* What is needed: Don't include any picture when you restate the data word for word.

* Dataset content:
+++

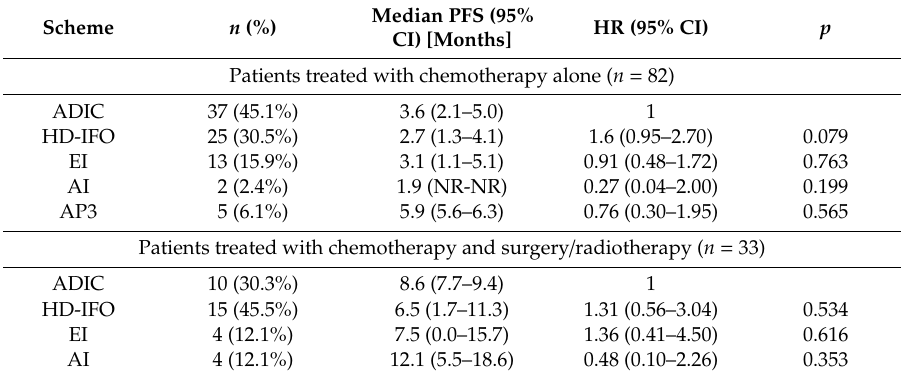
Table 3. Median progression-free survival (PFS) in the first line of treatment depending on the used chemotherapy regimen in patients who received chemotherapy alone or chemotherapy with surgery / radiotherapy.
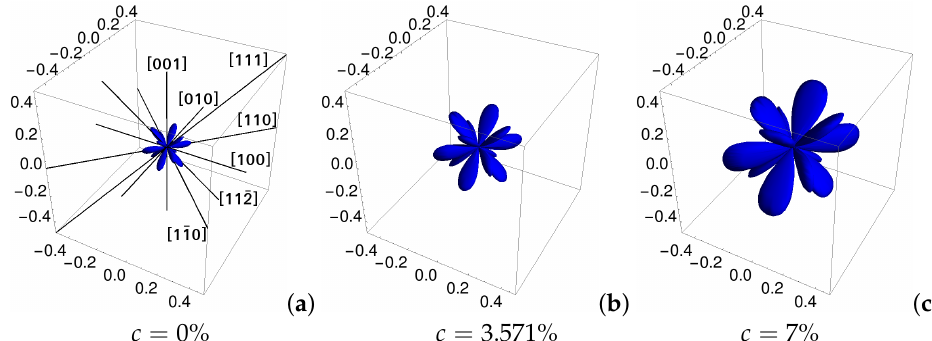
Figure 6. Absolute value of the minimal negative Poisson’s ratio in all crystallographic directions for Yukawa systems with nanochannels in the [ 111 ] -direction for inverse screening length κσ = 10 and various concentrations: ( a ) c = 0%; ( b ) c = 3.571%; and ( c ) c = 7%.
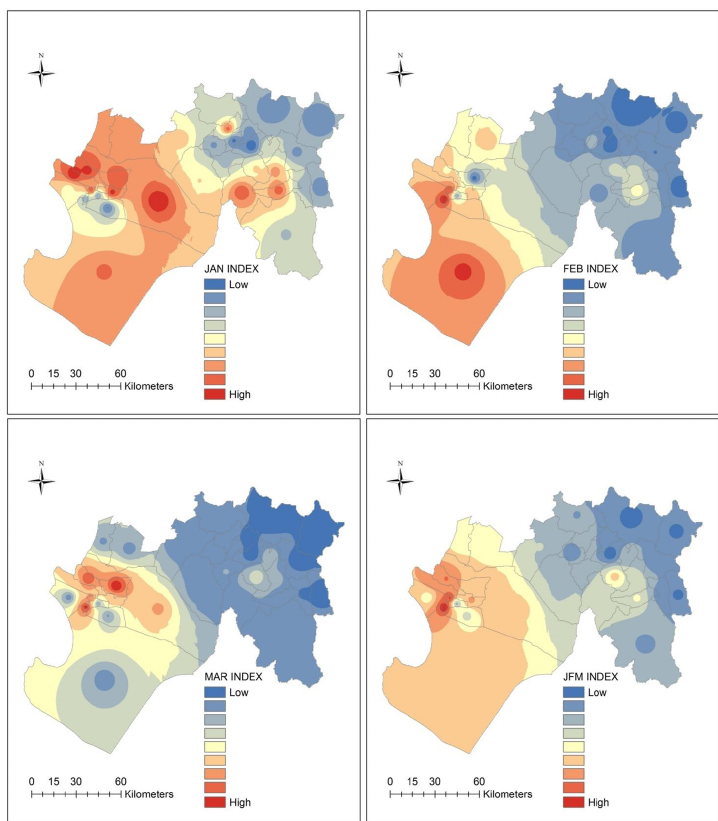
Figure 7. Maps of ecosyndemic index (low — blue to high — red) at the district-level by month and season (JFM), using the inverse-weight distance interpolation method.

+++

* Expected output:
Table 3. Median progression-free survival (PFS) in the first line of treatment depending on the used chemotherapy regimen in patients who received chemotherapy alone or chemotherapy with surgery / radiotherapy.
Figure 6. Absolute value of the minimal negative Poisson’s ratio in all crystallographic directions for Yukawa systems with nanochannels in the [ 111 ] -direction for inverse screening length κσ = 10 and various concentrations: ( a ) c = 0%; ( b ) c = 3.571%; and ( c ) c = 7%.
Figure 7. Maps of ecosyndemic index (low — blue to high — red) at the district-level by month and season (JFM), using the inverse-weight distance interpolation method.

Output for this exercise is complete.